Document excerpt →
• • • • • • •

As I post this on Wednesday, October 4th, I am in Purchase, New York, where in two days, on Friday, October 6th, we will present the world premiere of SITI Company’s Hanjo at The Performing Arts Center at Purchase College. We are hard at work in technical rehearsals trying to tease this production from the soft warm realm of dream into the harsh cold light of reality. However, the lesson of the theater is constantly that the light of reality always illuminates dimensions we never thought to dream of. I like this show more in its actual manifestation than any version of it that ever played in my head!

I can’t wait for you to see it!

The following is Part Two of Hanjo: A Director’s Diary.

(If you haven’t read Part one go read it here.)

So a number of years ago, given all the history that I discussed in part 1, I began to think about how a production might be designed to reflect the fundamental values I see in Noh theater. Most importantly I felt that I needed to find a way to allow a contemporary American audience to have an experience akin to that of a true Noh audience watching a play. A production that would not have the particular exotic surface of Noh but that would allow the audience to see the actors in a different way. To see their performance not as simply theirs but as an iteration of a performance that exists outside the actor them-self. To wonder not what an actor was going to do next, but to wonder what quality an already known gesture will be imbued with. It is more the way that we listen to a piece of classical music, or watch an opera singer perform a famous aria.

I choose one of Yukio Mishima’s Modern Noh plays, Hanjo, for a number of reasons. One of the big reasons for it was that my partner and colleague Akiko Aizawa liked it. I didn’t initially understand deeply why she liked it so much, but I have always trusted this kind of impulse in her. Another big reason was that it featured three actors and a relatively simple and elegant (if devilishly mysterious) structure. What was needed was some kind of device that would allow the audience to become expert in the play in one evening. The device we hit upon and the idea that launched our production was the thought that the entire play would be repeated, three times, with the actors rotating through each of the three roles.

Once this idea was clarified, I realized that there was a further opportunity to objectify the audience’s experience: one of the actors (Akiko) would speak Mishima’s original Japanese text, while the other two actors would speak an English language translation. Even for a bilingual like myself, the switching between languages is an experience of language outside daily life.

The play has two female characters and one male. I realized that if I had two female actors, the audience would tend to see the configuration in which the gender of the actors matched the gender of the characters as the “correct” configuration. So I knew that I needed to do the production with two male actors and one female.

The one other element that is essential to Noh, which I was interested in evoking, is the essential nature of the live musical performance that accompanies the play. I wanted to find something that would be as organic and human as the flute and drums that are used in Noh, but I didn’t want it to sound like Noh.

Yoko Shioya, Artistic Director of the Japan Society in New York, knew that I had been thinking about this, and in May of 2007, invited us to present a “reading” of this idea as part of a season in which they were presenting contemporary responses to Noh. I cast Mickey Solis to join SITI Company Members Akiko Aizawa and Tom Nelis along with SITI’s stage manager at the time Elizabeth Moreau. For the music, I asked long-time friend and collaborator Christian Frederickson to bring his viola and see what might happen.

My first conversations with Christian were centered on the thought that there would eventually be a trio that would do something similar to the actors and rotate “roles” in the music. But for the reading, we decided that Christian would just sketch out some basic ideas. I have encountered few artists who can “sketch” with the solidity and integrity of Christian Frederickson.

• • • • • • •

Given information →
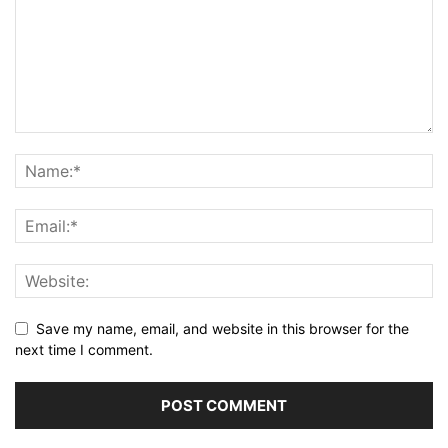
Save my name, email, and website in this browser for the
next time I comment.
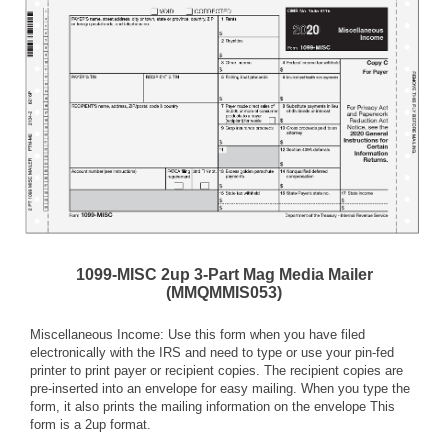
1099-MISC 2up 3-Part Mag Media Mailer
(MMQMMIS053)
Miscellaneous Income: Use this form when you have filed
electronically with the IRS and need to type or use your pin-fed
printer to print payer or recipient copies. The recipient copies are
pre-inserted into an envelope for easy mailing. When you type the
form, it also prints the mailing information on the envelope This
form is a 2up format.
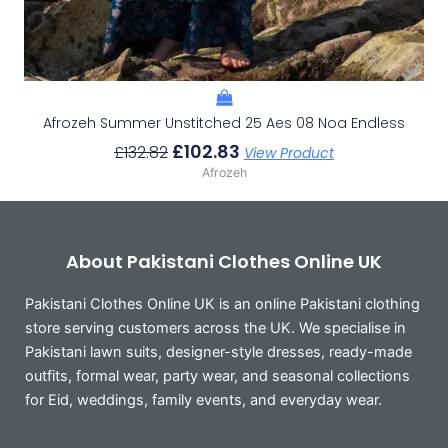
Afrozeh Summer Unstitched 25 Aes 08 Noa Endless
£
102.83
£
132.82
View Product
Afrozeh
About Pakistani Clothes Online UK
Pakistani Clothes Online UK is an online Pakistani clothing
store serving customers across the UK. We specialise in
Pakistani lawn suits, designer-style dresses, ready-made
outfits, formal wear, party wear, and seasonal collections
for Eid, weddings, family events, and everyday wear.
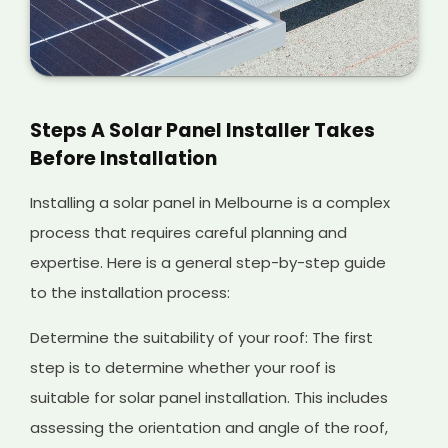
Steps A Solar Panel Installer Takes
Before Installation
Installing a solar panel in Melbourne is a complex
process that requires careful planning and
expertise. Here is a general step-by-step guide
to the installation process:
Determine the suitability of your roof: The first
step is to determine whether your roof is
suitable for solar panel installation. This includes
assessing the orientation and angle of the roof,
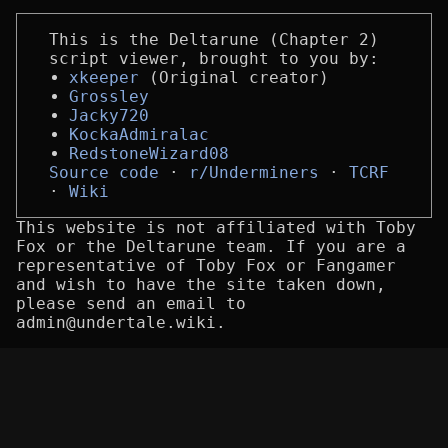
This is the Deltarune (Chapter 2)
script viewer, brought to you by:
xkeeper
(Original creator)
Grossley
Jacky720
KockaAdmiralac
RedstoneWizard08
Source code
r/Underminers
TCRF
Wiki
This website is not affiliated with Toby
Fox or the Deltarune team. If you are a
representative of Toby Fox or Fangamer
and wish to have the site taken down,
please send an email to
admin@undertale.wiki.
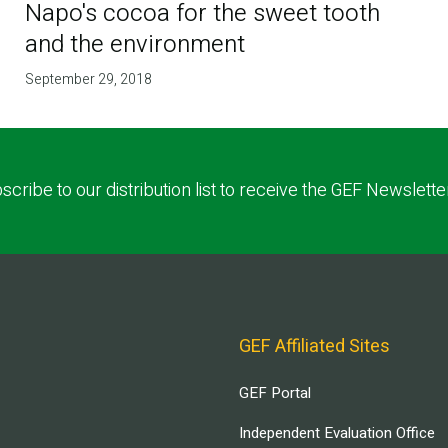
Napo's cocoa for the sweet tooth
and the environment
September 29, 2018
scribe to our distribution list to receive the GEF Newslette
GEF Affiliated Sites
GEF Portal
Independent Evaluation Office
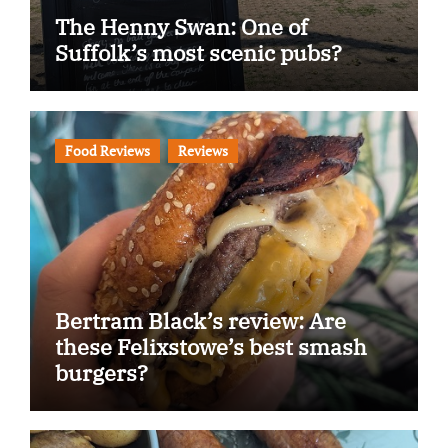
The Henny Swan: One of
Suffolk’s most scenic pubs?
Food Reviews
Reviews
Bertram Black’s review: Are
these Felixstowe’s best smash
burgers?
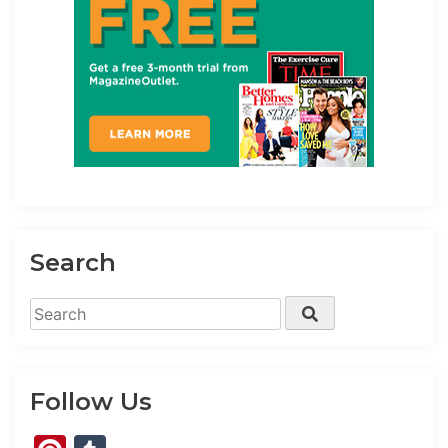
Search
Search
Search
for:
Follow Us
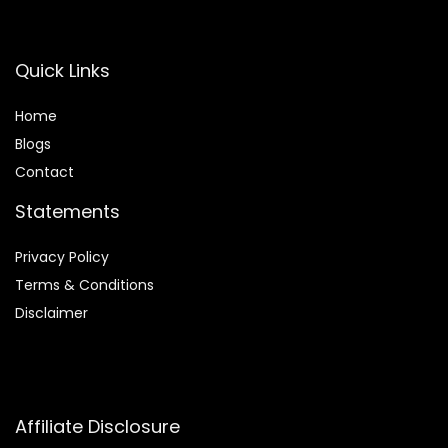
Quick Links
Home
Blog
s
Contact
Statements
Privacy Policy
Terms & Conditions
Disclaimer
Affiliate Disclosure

• • • • • • •

Problems to work on →
A - Count the lines in the records that contain the string "have", with case counting, and give only that number.
B - Please write what comes next in the diary about staging Hanjo, starting after its final sentence.
The records are unrelated to the diary about staging Hanjo.

Responses to the tasks →
A - 2

B -
We rehearsed a few times in the SITI Company studio and we ended up finding some very interesting things right away. Christian quickly found some basic motifs, some of which have endured, and we found that the play works very well in a spare and minimalist aesthetic. We also found that the repetition did something beyond an academic exercise relating to Noh. We presented the reading to the public twice and it was very well received. I was particularly heartened by comments to the effect that, by the third time, there was a build up of something akin to, but not exactly, suspense.

The one big thing that I knew I had to solve was the English translation. At the Japan Society, we used Donald Keene’s excellent translation. This translation is as old as the Japanese original, and ironically the very first public performance of the play was an English language production of Keene’s translation. However, in the context of putting the two languages beside each other, there were certain rhythmic conflicts and issues of emphasis. Interestingly as well, Mishima’s 1950’s Japanese has aged better than Keene’s English. There were certain anachronisms that struck the ear oddly in the twenty-first century. So I decided that I would have to create a translation of my own.

Japanese and English are profoundly different languages. Some would argue that truly direct translation between them is impossible. There are few actual one-to-one correspondences. However, Mishima’s Hanjo contains one of the most wonderful coincidences of language that I have ever come across in Japanese-English translation. At one point the character Hanako, for whom the idea of waiting is an important leitmotif, expresses her longing for her beloved and leaps from the Japanese word for waiting (matsu), to the word for pine tree (also matsu, a near-perfect homonym), and says that she feels like she is filled with pine needles. It is a stroke of genius on Mishima’s part as the pine tree has such a ubiquitous and important presence in Noh. Keene accomplishes the same gesture by having Hanako express her waiting as “I pine” and sets up the same pun/image. It is exceedingly rare to have such a thing work out so well. Most translation is compromise, frustration and heartbreak.

With all of this now, I knew that I wanted to move forward with this project. I’ll be back with Part Three of this diary soon because, as is so often the case in theater, it took years for the opportunity to present itself. On Friday, the opportunity presented to us by the generous and hospitable team at The Performing Arts Center at Purchase College will be made manifest.

I hope you can join us.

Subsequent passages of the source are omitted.